- Teks Bacaan -
Penggunaan uang pajak meliputi mulai dari belanja pegawai sampai dengan
pembiayaan berbagai proyek pembangunan. Pembangunan sarana umum seperti
jalan-jalan, jembatan, sekolah, rumah sakit/puskesmas, kantor polisi dibiayai
dengan menggunakan uang yang berasal dari pajak. Uang pajak juga digunakan
untuk pembiayaan dalam rangka memberikan rasa aman bagi seluruh lapisan
masyarakat. Setiap warga negara mulai saat dilahirkan sampai dengan meninggal
dunia, menikmati fasilitas atau pelayanan dari pemerintah yang semuanya
dibiayai dengan uang yang berasal dari pajak.
Dengan demikian jelas bahwa peranan penerimaan pajak bagi suatu
negara menjadi sangat dominan dalam menunjang jalannya roda pemerintahan dan
pembiayaan pembangunan.
Disamping fungsi budgeter (fungsi penerimaan) di atas, pajak juga
melaksanakan fungsi redistribusi pendapatan dari masyarakat yang mempunyai
kemampuan ekonomi yang lebih tinggi kepada masyarakat yang kemampuannya lebih
rendah. Oleh karena itu tingkat kepatuhan Wajib Pajak dalam melaksanakan
kewajiban perpajakannya secara baik dan benar merupakan syarat mutlak untuk
tercapainya fungsi redistribusi pendapatan. Sehingga pada akhirnya kesenjangan
ekonomi dan sosial yang ada dalam masyarakat dapat dikurangi secara maksimal.

- Materi Pembelajaran -
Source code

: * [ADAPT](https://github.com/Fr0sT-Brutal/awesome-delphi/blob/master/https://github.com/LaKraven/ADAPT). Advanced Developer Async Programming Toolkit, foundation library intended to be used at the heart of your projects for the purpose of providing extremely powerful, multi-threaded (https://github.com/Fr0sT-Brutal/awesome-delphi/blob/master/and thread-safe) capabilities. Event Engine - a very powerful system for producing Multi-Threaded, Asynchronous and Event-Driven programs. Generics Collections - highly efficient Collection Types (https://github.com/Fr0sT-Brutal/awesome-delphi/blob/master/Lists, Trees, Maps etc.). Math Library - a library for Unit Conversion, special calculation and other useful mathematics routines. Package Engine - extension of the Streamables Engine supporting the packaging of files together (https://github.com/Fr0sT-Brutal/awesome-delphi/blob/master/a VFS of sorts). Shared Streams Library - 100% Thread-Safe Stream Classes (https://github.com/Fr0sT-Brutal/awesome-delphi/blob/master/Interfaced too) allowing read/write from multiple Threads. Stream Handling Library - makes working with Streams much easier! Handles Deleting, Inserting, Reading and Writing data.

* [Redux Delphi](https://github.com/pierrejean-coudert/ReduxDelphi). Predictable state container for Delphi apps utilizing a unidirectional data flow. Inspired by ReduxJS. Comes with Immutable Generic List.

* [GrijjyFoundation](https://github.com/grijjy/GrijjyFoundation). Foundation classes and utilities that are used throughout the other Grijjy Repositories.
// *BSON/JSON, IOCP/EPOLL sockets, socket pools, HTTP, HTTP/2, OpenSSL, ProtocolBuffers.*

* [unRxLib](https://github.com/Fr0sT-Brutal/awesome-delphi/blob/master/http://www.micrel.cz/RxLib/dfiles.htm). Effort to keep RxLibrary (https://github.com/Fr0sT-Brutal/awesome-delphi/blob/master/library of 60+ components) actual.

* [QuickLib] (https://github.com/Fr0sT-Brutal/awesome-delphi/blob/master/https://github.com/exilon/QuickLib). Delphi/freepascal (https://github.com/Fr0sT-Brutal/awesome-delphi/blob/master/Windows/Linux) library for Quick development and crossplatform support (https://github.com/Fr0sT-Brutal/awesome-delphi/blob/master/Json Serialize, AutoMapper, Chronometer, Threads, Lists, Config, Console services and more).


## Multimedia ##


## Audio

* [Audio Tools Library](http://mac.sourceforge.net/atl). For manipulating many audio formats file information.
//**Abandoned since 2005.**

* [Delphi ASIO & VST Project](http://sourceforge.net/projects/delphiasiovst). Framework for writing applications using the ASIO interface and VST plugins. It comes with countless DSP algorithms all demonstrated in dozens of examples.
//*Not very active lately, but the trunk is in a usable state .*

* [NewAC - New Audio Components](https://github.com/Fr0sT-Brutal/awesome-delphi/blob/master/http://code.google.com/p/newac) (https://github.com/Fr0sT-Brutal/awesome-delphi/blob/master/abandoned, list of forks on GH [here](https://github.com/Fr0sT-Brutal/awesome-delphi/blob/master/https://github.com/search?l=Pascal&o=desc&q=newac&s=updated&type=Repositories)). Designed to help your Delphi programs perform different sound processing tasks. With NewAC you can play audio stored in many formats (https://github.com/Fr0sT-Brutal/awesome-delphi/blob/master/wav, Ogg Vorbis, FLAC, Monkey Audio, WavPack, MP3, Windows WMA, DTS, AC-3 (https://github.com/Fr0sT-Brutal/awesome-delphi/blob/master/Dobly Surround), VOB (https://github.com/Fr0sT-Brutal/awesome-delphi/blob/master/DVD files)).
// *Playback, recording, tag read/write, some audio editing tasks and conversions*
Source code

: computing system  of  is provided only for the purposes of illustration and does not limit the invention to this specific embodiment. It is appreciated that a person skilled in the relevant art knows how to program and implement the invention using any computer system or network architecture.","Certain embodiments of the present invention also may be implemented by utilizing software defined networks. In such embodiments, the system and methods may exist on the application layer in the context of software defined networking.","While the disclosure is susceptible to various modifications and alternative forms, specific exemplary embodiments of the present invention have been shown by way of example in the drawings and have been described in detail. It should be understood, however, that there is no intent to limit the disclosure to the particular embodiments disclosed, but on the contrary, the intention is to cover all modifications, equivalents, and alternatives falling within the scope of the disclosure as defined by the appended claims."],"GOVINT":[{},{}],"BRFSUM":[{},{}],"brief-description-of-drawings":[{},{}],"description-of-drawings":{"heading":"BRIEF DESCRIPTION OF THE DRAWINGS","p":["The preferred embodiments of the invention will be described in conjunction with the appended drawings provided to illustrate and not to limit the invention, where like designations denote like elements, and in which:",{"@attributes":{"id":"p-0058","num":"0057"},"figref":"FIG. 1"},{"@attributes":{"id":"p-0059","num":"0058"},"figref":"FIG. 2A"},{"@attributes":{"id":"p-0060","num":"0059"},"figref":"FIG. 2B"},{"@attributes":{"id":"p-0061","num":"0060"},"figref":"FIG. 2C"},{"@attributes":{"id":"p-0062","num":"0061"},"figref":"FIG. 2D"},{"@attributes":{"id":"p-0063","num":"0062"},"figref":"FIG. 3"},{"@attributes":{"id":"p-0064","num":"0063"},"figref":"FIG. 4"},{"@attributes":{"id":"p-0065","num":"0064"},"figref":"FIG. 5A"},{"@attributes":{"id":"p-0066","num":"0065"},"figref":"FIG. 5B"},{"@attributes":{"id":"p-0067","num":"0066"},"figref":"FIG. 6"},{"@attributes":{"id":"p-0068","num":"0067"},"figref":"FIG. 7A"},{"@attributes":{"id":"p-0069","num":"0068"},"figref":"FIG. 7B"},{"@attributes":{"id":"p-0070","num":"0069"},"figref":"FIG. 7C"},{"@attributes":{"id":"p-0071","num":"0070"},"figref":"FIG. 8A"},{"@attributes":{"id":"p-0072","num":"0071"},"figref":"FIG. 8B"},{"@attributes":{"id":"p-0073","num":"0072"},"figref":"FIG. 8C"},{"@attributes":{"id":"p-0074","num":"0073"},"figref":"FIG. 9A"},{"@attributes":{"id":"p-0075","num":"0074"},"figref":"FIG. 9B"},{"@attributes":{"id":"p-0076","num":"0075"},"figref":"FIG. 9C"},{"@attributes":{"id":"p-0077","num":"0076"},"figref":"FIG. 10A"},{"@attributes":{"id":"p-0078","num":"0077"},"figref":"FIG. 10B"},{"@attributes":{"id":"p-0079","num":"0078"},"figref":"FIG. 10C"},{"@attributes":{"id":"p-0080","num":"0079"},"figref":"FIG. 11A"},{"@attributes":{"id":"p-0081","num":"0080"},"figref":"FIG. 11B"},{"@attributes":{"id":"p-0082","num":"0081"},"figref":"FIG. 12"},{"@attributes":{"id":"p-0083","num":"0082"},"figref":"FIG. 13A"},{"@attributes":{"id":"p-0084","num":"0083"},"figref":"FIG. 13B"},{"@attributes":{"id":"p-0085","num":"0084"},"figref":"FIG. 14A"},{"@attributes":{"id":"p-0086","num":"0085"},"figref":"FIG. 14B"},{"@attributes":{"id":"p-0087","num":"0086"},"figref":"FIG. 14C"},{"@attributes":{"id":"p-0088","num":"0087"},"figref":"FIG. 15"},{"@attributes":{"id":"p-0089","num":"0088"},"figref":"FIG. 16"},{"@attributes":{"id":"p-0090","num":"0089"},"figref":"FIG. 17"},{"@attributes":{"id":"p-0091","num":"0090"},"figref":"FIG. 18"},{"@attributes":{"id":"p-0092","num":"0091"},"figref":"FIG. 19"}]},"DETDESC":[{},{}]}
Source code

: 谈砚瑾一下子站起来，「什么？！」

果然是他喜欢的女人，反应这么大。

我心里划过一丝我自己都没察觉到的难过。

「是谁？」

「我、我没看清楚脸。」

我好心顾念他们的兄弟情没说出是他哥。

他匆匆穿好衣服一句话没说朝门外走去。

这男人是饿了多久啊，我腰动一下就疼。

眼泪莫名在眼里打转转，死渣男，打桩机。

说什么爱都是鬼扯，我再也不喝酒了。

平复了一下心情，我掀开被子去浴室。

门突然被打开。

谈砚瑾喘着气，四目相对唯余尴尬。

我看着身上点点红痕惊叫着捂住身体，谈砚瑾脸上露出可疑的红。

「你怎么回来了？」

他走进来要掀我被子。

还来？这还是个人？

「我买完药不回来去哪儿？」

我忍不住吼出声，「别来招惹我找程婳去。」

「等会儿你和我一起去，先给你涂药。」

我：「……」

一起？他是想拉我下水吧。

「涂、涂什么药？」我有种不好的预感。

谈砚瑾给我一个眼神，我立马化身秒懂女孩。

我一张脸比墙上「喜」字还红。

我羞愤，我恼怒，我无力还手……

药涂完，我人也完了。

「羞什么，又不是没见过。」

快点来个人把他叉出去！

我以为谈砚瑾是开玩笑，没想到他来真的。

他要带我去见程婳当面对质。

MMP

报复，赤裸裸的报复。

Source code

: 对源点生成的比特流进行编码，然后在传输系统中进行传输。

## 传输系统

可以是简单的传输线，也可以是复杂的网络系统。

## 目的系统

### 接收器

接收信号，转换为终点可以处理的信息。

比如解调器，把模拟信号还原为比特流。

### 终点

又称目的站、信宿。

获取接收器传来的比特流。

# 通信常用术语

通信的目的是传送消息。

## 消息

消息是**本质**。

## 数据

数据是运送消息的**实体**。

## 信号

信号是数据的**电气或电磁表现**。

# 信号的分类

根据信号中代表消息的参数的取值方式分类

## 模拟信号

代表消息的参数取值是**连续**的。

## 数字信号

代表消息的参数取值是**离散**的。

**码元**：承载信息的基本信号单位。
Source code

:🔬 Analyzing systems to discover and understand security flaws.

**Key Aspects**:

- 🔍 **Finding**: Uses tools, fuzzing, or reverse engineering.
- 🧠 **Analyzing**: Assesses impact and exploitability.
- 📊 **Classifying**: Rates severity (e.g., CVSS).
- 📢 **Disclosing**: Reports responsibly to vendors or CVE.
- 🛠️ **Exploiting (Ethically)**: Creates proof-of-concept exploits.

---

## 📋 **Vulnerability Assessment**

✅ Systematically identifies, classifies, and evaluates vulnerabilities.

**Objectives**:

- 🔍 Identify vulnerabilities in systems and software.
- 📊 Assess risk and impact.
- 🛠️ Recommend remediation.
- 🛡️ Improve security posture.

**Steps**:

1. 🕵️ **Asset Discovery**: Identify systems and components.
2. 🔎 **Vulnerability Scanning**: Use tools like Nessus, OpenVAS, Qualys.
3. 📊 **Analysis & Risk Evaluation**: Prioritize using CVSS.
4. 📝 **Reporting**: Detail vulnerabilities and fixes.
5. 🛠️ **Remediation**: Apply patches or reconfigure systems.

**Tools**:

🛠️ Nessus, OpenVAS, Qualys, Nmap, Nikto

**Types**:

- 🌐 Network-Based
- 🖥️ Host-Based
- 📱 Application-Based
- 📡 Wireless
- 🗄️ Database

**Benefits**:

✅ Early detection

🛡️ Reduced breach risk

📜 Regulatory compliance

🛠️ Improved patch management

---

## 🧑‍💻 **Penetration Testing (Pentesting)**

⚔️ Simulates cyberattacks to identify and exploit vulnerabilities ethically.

- Latihan Soal -
[1] Terjemahkan kalimat dari teks bacaan ini ke dalam bahasa Inggris: "Dengan demikian jelas bahwa peranan penerimaan pajak bagi suatu negara menjadi sangat dominan dalam menunjang jalannya roda pemerintahan dan pembiayaan pembangunan."
[2] Jawablah pertanyaan berikut berdasarkan teks bacaan.
(a) Sarana umum apa saja yang disebut dibiayai dengan uang pajak?
(b) Apa sebutan lain untuk fungsi budgeter?
(c) Apa yang menjadi syarat mutlak untuk tercapainya fungsi redistribusi pendapatan?
Catatan-catatan tersebut tidak berhubungan dengan teks bacaan.

- Kunci Jawaban -
[1] Thus it is clear that the role of tax revenue for a country is highly dominant in supporting the running of government and the financing of development.

[2]
(a) Jalan-jalan, jembatan, sekolah, rumah sakit/puskesmas, dan kantor polisi.
(b) Fungsi penerimaan.
(c) Tingkat kepatuhan Wajib Pajak dalam melaksanakan kewajiban perpajakannya secara baik dan benar.